Just as California freeways of the 70's weren't one long demolition derby, most cars in Iraq were not full of explosives, most ordinary Iraqis, military and security forces left for work and arrived at their destinations, and returned home for dinner after an uneventful day.
I wonder how many of those who are seeing for the first time a larger picture of Iraq that suggests under-reported success and stablity, are reviewing what they were told in the days leading up to the election and considering the credibility of those who did the telling.

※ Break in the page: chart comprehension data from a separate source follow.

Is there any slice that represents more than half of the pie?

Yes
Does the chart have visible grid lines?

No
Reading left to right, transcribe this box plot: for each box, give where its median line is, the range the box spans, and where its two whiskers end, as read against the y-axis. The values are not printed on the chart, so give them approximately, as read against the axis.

Despite the frustration of watching positive news being supressed by a media that was not so secretly hoping for a "Republican failure", in the final analysis the mainstream media may have done the Bush administration, the Iraqi people and most importantly - the western world - a huge, unintended favour.
They oversold their case.
In days to come, there will be return to partisan business as usual, to bad news and negative spin. The glow of a successful election will wane and the Media Left will again try to bury progress under failure, to forecast grave outcomes, to second guess, to challenge the motives and intelligence of those leading the war against Islamofascism. They are, after all, slow learners. I suspect it's just not going to matter as much as it used to. They threw everything they had at Iraq - and failed. Bush did not flinch, the American people held firm, and the Iraqi people threw it all back at them.
Like Dan Rather writ large, the credibility and influence of the mainstream media over public opinion has been dealt a crippling blow in Iraq. That it was self-inflicted just makes it all the more satisfying.












Probable response by CBC (or equivalent): It's mere coincidence that you missed the pile-ups. Those freeways were more dangerous than Omaha Beach! We pronounced them so, and we are authoritative. We will control the horizontal.
Also, you are evading the real issue: your revulsion at constantly having to step over the corpses of upper-middle class Americans who were ejected from emergency rooms or thrown from speeding ambulances when their credit scores (known as "vital signs" in American medical lingo) proved inadequate. You say you have no such memory? You must be repressing it.
Trust the media. We know best.
I had my epiphany due to Olympic sports coverage, and the blatant cheating the Soviet bloc did at every turn, and the Western moral equivalence it brought out.I look back now on Reagan's first term as being the low point on media cognitive dissonance, with the Soviets always given the benefit of the doubt,even after the KAL shootdown in 1983.I began then, like during the 1981 air traffic controllers strike, to finally see the media as not providers of factual information, but as propagandists with inferior analytical and reporting skills.
As a Californian suffering under 30 years of democrat misrule, humiliated as Boxer and Pelosi drag our name deeper into the mud, I share the Iraqi yearning for freedom.
Every time I hear about 'pileups' on the freeway, I get this image of teetering skyscrapers of crushed vehicles reaching to the heavens.
Any chance we'll see a picture of that Pinto?
How dare you question the authority of the ministry of information.
Don't you know that we are inclusive and multiculturalists, above all reproach .
There,... that should have reprogramed the neurons in your brain, and put that glaze back in your bovine stare.
If that did'nt work we command you to watch the program we aired about the devil's music,also known as fox news.
If we say we're superior to Americans we mean it,
We have french liberal lawyers running all aspects of our state and ministries, how could you not understand that we know what's best for you?